Multi-tier System of Supports for Learning

After teaching in the elementary and high school environments, teaching and creating learning activities online, and spending time teaching adults and pre-K students to read, I have come to reflect on some things regarding instruction and learning. I will start to keep some posts geared toward these ideas. This reflection, which may be insane and unfounded, has to do with  differentiation.
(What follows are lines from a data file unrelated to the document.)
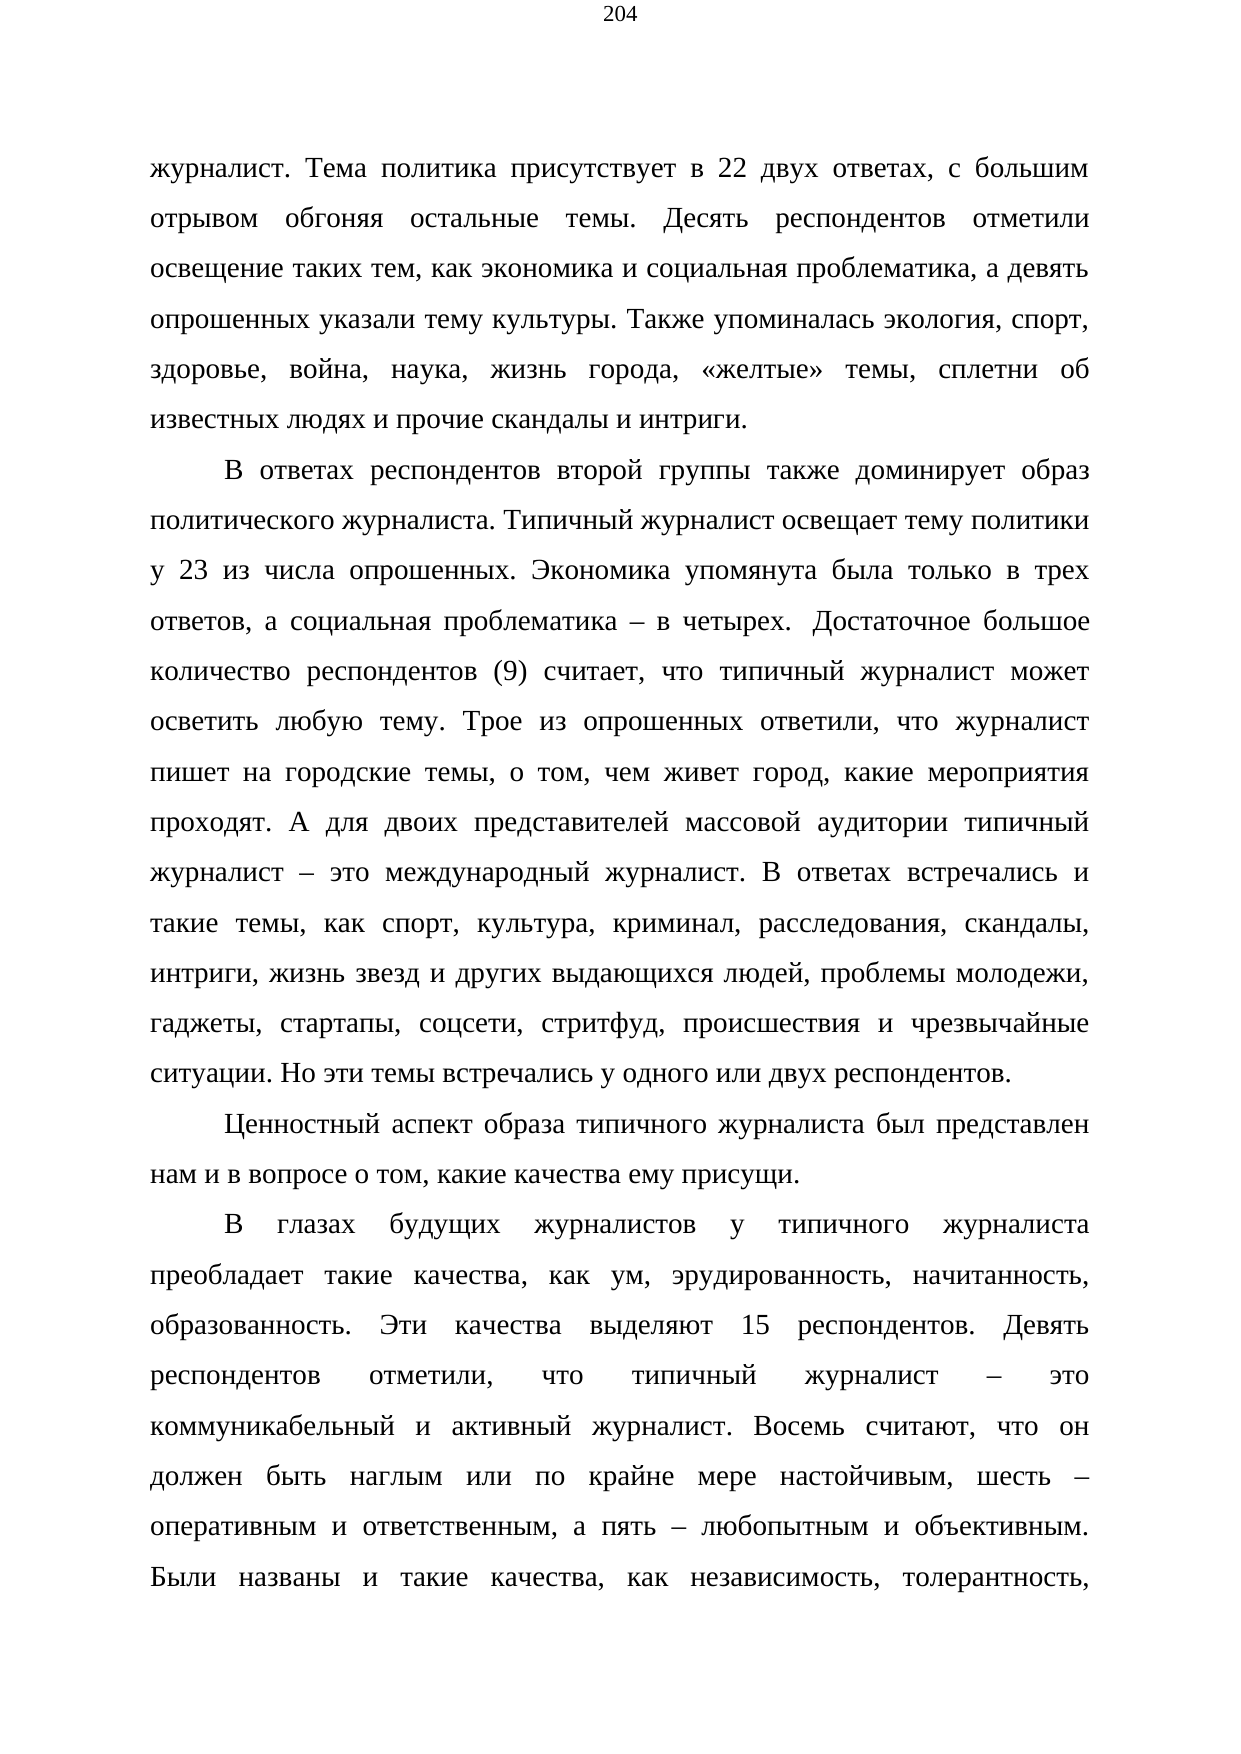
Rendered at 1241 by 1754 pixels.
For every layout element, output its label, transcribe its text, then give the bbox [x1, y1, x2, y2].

text В ответах респондентов второй группы также доминирует образ политического журналиста. Типичный журналист освещает тему политики у 23 из числа опрошенных. Экономика упомянута была только в трех ответов, а социальная проблематика – в четырех. Достаточное большое количество респондентов (9) считает, что типичный журналист может осветить любую тему. Трое из опрошенных ответили, что журналист пишет на городские темы, о том, чем живет город, какие мероприятия проходят. А для двоих представителей массовой аудитории типичный журналист – это международный журналист. В ответах встречались и такие темы, как спорт, культура, криминал, расследования, скандалы, интриги, жизнь звезд и других выдающихся людей, проблемы молодежи, гаджеты, стартапы, соцсети, стритфуд, происшествия и чрезвычайные ситуации. Но эти темы встречались у одного или двух респондентов. [150, 452, 1090, 1089]
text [150, 150, 1090, 435]
text Ценностный аспект образа типичного журналиста был представлен нам и в вопросе о том, какие качества ему присущи. [150, 1106, 1090, 1190]
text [150, 1207, 1090, 1592]
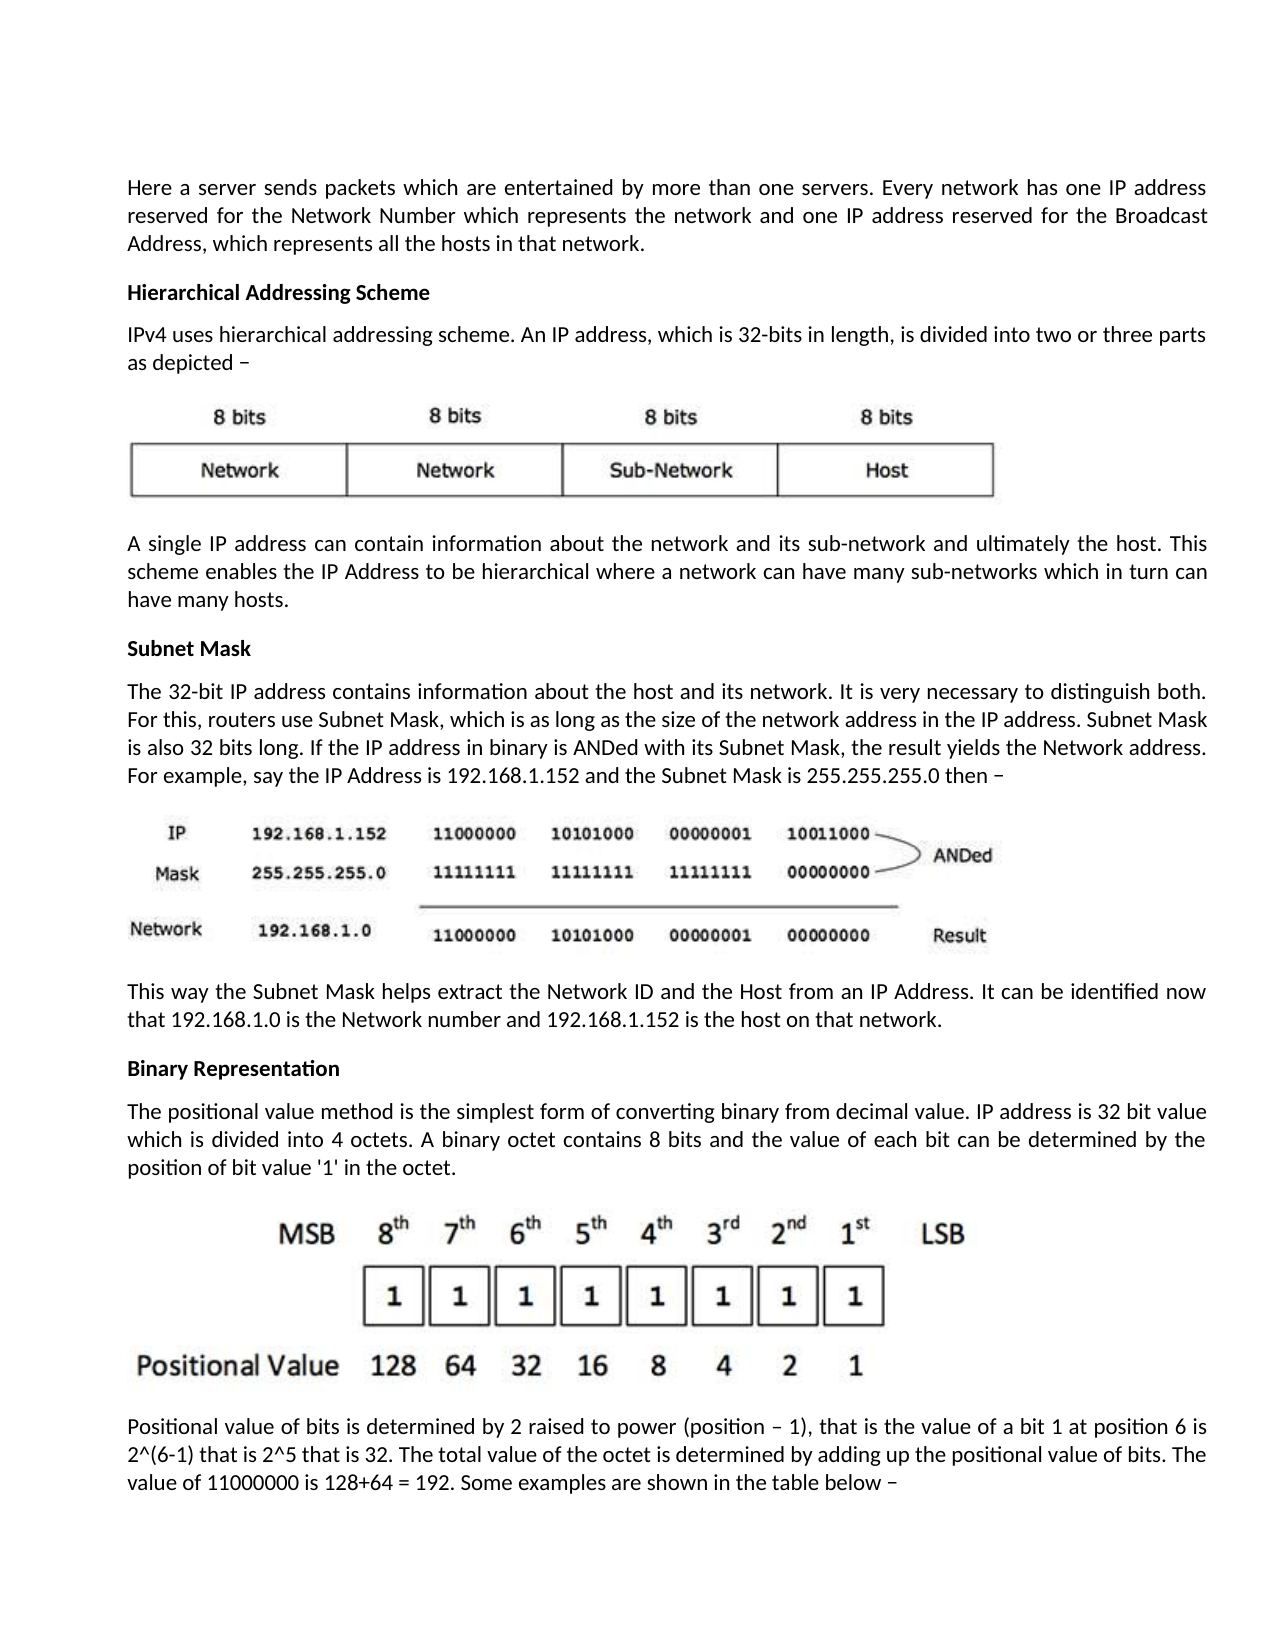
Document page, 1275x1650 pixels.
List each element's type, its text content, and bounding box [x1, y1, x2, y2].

text IPv4 uses hierarchical addressing scheme. An IP address, which is 32-bits in length, is divided into two or three parts as depicted − [127, 321, 1209, 377]
subtitle Hierarchical Addressing Scheme [127, 278, 1214, 306]
text A single IP address can contain information about the network and its sub-network and ultimately the host. This scheme enables the IP Address to be hierarchical where a network can have many sub-networks which in turn can have many hosts. [127, 529, 1209, 613]
picture [127, 803, 1002, 959]
text Here a server sends packets which are entertained by more than one servers. Every network has one IP address reserved for the Network Number which represents the network and one IP address reserved for the Broadcast Address, which represents all the hosts in that network. [127, 173, 1209, 257]
text This way the Subnet Mask helps extract the Network ID and the Host from an IP Address. It can be identified now that 192.168.1.0 is the Network number and 192.168.1.152 is the host on that network. [127, 977, 1209, 1033]
text Positional value of bits is determined by 2 raised to power (position – 1), that is the value of a bit 1 at position 6 is 2^(6-1) that is 2^5 that is 32. The total value of the octet is determined by adding up the positional value of bits. The value of 11000000 is 128+64 = 192. Some examples are shown in the table below − [127, 1412, 1209, 1496]
subtitle Subnet Mask [127, 634, 1214, 662]
picture [127, 391, 1002, 511]
text The positional value method is the simplest form of converting binary from decimal value. IP address is 32 bit value which is divided into 4 octets. A binary octet contains 8 bits and the value of each bit can be determined by the position of bit value '1' in the octet. [127, 1097, 1209, 1181]
picture [127, 1196, 1002, 1393]
text The 32-bit IP address contains information about the host and its network. It is very necessary to distinguish both. For this, routers use Subnet Mask, which is as long as the size of the network address in the IP address. Subnet Mask is also 32 bits long. If the IP address in binary is ANDed with its Subnet Mask, the result yields the Network address. For example, say the IP Address is 192.168.1.152 and the Subnet Mask is 255.255.255.0 then − [127, 677, 1209, 789]
subtitle Binary Representation [127, 1054, 1214, 1082]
The only “solutions” to the Two-Sigma Problem addressed in Bloom’s research and subsequent articles (listed below) include:

1. Effective teaching/facilitation of learning- There are no magic bullets here. A teacher who knows their students (whether online or face-to-face) and can motivate them, stimulate curiosity, and build their students’ self-efficacy will have a better chance of creating lifelong learners. The differentiation of instruction and the providing of supports for all learners can be called many things. It is referred to as RTI, MTSS, and many more names/acronyms. However, it doesn’t matter what it’s called…one-to-one tutoring is a conversation wherein a student is constantly engaged in a learning discussion. In small groups, targeted to need, the students are reinforcing one another’s learning through the social action that’s taking place. In the whole class/group, teachers must be aware of various indicators of learning from individual learners. The class must be held as a learning community, not unlike Socratic seminars or problem-based learning activities. In these situations, learners are engaged, motivated, and supported by the teacher and other students.

http://www.florida-rti.org/

http://www.ncld.org/disability-advocacy/where-we-stand-policies/multi-tier-system-supports-response-intervention

http://www.rtinetwork.org/learn/what/whatisrti

2. Online education with adaptive software only fulfills part of the need of most learners. Most learners need more than a Storyline-based online course wherein they are constantly “moved” back or forward in an online environment based on responses to questions/formative assessments. There needs to be opportunity to discuss, to reflect on learning…to bounce ideas off other learners. Facilitation does this, some online social networking does this, and even forums do this. But, online instruction that is not facilitated can only work with adult learners who are engaged with a learning activity due to a requirement (traffic school) or a personal need (getting a certification for work or to open up opportunities outside of a person’s current situation). This is not stated as clearly as I’d like to state it…but, curiosity and community can’t be forced. There has to be a relationship to the learning.

3. Finally- adults only learn what they find value in learning. Perception of value is the key…more on that later.